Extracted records
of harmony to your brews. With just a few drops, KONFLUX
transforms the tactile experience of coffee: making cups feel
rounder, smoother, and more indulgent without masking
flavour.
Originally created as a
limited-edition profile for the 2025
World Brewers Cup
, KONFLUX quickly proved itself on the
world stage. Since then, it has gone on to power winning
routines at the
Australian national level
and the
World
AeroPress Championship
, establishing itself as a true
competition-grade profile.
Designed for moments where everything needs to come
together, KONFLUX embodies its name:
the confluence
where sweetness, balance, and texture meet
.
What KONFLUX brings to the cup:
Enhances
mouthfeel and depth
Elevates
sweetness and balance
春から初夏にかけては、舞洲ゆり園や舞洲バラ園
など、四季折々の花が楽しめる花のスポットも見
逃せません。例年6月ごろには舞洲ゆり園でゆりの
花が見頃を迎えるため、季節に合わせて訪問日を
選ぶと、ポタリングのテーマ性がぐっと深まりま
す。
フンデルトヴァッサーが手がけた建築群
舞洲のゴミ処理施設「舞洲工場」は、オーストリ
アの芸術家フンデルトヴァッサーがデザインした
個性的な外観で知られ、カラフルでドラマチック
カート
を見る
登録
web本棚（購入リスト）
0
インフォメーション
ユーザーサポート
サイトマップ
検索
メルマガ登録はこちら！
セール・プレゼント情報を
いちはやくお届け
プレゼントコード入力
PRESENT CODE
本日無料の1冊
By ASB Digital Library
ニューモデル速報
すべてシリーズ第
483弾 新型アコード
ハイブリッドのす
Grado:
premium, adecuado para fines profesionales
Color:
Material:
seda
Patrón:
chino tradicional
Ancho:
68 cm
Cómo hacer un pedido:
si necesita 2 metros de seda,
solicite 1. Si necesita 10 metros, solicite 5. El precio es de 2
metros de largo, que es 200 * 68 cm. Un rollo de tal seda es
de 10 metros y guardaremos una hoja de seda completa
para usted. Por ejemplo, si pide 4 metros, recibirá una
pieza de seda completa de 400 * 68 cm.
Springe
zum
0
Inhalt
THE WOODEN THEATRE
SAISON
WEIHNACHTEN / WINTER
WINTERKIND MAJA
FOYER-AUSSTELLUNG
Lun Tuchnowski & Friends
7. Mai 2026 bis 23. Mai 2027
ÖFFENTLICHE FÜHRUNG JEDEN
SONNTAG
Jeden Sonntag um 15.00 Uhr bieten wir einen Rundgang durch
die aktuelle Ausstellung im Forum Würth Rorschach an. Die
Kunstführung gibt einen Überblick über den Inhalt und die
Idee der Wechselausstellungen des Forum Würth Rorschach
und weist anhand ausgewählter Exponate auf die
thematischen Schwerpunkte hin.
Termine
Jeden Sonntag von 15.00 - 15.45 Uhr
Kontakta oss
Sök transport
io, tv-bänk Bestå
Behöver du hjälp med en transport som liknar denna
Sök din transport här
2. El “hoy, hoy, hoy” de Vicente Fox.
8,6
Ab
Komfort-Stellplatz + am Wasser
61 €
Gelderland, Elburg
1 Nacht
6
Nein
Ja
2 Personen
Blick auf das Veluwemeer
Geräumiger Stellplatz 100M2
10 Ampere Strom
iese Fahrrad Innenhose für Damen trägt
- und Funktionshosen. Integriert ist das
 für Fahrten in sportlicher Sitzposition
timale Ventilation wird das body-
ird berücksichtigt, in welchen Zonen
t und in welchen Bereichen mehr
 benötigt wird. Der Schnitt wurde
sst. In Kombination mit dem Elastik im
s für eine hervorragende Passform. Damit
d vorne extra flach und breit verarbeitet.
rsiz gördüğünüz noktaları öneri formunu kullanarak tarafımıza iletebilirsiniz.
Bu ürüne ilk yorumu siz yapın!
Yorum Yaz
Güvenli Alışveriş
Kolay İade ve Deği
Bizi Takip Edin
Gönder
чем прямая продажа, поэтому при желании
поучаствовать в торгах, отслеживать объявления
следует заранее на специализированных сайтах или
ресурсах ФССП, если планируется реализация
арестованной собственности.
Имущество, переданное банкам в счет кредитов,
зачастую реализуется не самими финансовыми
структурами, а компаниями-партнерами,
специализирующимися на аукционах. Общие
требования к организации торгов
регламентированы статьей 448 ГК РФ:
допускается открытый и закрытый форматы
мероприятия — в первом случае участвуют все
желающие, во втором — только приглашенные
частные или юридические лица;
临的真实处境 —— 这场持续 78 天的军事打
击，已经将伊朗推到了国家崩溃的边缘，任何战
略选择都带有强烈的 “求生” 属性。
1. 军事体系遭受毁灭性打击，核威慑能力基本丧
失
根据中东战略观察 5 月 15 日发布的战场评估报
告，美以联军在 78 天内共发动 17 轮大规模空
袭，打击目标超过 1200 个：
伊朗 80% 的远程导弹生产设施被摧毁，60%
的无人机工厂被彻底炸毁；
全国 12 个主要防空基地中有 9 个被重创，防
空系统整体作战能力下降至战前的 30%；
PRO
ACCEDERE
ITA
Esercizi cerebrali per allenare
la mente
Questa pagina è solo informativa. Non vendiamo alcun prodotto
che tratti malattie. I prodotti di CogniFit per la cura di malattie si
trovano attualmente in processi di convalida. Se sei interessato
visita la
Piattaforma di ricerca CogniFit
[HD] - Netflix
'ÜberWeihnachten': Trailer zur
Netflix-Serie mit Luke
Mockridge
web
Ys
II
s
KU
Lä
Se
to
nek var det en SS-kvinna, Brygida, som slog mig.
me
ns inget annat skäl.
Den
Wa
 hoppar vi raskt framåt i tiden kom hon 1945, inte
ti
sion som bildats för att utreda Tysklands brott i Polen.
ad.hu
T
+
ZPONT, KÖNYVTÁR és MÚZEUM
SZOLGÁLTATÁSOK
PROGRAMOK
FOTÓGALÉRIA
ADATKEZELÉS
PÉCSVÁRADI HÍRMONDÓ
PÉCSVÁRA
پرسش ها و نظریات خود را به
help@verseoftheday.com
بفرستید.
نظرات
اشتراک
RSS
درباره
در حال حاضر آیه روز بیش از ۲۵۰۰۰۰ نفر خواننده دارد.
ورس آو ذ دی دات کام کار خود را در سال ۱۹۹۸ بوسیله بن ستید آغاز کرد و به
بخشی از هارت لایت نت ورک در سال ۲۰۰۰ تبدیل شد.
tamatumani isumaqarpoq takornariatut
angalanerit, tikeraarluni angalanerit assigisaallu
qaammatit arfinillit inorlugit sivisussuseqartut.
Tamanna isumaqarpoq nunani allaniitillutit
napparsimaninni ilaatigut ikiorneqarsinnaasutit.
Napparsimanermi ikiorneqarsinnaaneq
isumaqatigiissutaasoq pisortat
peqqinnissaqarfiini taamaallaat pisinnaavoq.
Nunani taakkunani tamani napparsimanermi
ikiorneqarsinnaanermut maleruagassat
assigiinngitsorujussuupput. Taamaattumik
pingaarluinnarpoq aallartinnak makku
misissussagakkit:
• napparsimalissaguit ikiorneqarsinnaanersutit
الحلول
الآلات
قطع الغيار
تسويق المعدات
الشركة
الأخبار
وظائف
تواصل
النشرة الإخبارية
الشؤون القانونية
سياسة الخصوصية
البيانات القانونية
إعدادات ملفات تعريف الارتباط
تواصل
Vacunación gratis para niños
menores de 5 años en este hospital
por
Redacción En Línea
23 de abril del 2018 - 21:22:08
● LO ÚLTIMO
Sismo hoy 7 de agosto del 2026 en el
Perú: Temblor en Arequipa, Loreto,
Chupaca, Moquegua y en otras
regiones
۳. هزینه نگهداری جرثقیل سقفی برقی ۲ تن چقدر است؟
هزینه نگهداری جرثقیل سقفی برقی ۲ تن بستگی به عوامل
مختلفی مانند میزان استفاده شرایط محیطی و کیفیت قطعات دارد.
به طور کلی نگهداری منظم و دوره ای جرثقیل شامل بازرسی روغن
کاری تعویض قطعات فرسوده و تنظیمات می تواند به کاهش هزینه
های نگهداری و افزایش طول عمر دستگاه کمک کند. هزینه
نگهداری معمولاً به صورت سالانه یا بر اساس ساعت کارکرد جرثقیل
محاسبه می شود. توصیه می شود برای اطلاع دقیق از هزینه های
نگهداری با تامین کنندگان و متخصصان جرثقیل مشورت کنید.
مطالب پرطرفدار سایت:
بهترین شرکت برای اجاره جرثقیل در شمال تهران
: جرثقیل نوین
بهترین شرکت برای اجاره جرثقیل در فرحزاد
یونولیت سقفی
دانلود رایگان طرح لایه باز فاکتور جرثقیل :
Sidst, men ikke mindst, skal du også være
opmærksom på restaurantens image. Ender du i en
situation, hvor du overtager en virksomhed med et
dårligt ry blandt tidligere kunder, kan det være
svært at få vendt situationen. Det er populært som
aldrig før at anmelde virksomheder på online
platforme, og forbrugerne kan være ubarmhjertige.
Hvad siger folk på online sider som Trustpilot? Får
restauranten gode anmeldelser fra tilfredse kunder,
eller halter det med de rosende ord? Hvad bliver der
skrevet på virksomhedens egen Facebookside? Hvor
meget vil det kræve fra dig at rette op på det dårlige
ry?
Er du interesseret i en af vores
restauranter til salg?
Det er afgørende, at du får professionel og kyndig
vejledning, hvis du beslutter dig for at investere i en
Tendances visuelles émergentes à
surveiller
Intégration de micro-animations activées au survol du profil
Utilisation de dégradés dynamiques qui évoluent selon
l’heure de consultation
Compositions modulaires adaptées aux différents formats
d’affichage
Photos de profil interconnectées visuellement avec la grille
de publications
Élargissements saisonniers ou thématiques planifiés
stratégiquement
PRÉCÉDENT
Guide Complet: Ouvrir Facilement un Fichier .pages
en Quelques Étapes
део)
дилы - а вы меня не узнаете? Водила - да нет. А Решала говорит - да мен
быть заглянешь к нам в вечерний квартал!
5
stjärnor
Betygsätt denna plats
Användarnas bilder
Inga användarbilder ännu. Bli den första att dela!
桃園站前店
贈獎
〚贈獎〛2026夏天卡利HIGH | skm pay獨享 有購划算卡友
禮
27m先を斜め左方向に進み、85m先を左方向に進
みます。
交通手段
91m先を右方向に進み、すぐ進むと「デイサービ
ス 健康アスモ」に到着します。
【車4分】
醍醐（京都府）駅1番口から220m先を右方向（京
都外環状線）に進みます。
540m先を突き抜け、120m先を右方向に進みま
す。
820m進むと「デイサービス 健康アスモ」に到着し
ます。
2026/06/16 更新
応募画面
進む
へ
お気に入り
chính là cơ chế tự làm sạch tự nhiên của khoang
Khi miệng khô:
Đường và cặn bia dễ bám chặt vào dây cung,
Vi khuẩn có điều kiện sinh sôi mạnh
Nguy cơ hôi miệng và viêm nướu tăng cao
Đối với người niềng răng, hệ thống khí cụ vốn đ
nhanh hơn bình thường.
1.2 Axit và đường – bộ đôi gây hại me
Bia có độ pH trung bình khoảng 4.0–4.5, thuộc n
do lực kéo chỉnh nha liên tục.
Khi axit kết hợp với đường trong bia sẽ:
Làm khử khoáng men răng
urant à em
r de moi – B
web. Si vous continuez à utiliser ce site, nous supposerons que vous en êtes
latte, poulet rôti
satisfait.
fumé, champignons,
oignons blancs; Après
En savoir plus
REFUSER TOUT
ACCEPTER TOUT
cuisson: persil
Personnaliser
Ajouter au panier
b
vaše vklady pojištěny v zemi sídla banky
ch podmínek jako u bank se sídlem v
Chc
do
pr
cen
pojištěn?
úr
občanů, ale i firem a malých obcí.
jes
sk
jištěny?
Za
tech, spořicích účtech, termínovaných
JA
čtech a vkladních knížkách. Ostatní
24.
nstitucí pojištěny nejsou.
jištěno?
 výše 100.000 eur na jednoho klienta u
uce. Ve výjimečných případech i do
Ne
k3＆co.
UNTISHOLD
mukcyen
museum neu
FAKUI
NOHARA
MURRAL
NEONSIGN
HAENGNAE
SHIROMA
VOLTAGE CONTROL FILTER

■ WHAT YOU ARE ASKED TO DO: Output only an exact transcription of the lines above from the one with "Geräumiger Stellplatz 100M2" up to and including the one with "Questa pagina è".

■ THE COMPLETED TASK:
Geräumiger Stellplatz 100M2
10 Ampere Strom
iese Fahrrad Innenhose für Damen trägt
- und Funktionshosen. Integriert ist das
 für Fahrten in sportlicher Sitzposition
timale Ventilation wird das body-
ird berücksichtigt, in welchen Zonen
t und in welchen Bereichen mehr
 benötigt wird. Der Schnitt wurde
sst. In Kombination mit dem Elastik im
s für eine hervorragende Passform. Damit
d vorne extra flach und breit verarbeitet.
rsiz gördüğünüz noktaları öneri formunu kullanarak tarafımıza iletebilirsiniz.
Bu ürüne ilk yorumu siz yapın!
Yorum Yaz
Güvenli Alışveriş
Kolay İade ve Deği
Bizi Takip Edin
Gönder
чем прямая продажа, поэтому при желании
поучаствовать в торгах, отслеживать объявления
следует заранее на специализированных сайтах или
ресурсах ФССП, если планируется реализация
арестованной собственности.
Имущество, переданное банкам в счет кредитов,
зачастую реализуется не самими финансовыми
структурами, а компаниями-партнерами,
специализирующимися на аукционах. Общие
требования к организации торгов
регламентированы статьей 448 ГК РФ:
допускается открытый и закрытый форматы
мероприятия — в первом случае участвуют все
желающие, во втором — только приглашенные
частные или юридические лица;
临的真实处境 —— 这场持续 78 天的军事打
击，已经将伊朗推到了国家崩溃的边缘，任何战
略选择都带有强烈的 “求生” 属性。
1. 军事体系遭受毁灭性打击，核威慑能力基本丧
失
根据中东战略观察 5 月 15 日发布的战场评估报
告，美以联军在 78 天内共发动 17 轮大规模空
袭，打击目标超过 1200 个：
伊朗 80% 的远程导弹生产设施被摧毁，60%
的无人机工厂被彻底炸毁；
全国 12 个主要防空基地中有 9 个被重创，防
空系统整体作战能力下降至战前的 30%；
PRO
ACCEDERE
ITA
Esercizi cerebrali per allenare
la mente
Questa pagina è solo informativa. Non vendiamo alcun prodotto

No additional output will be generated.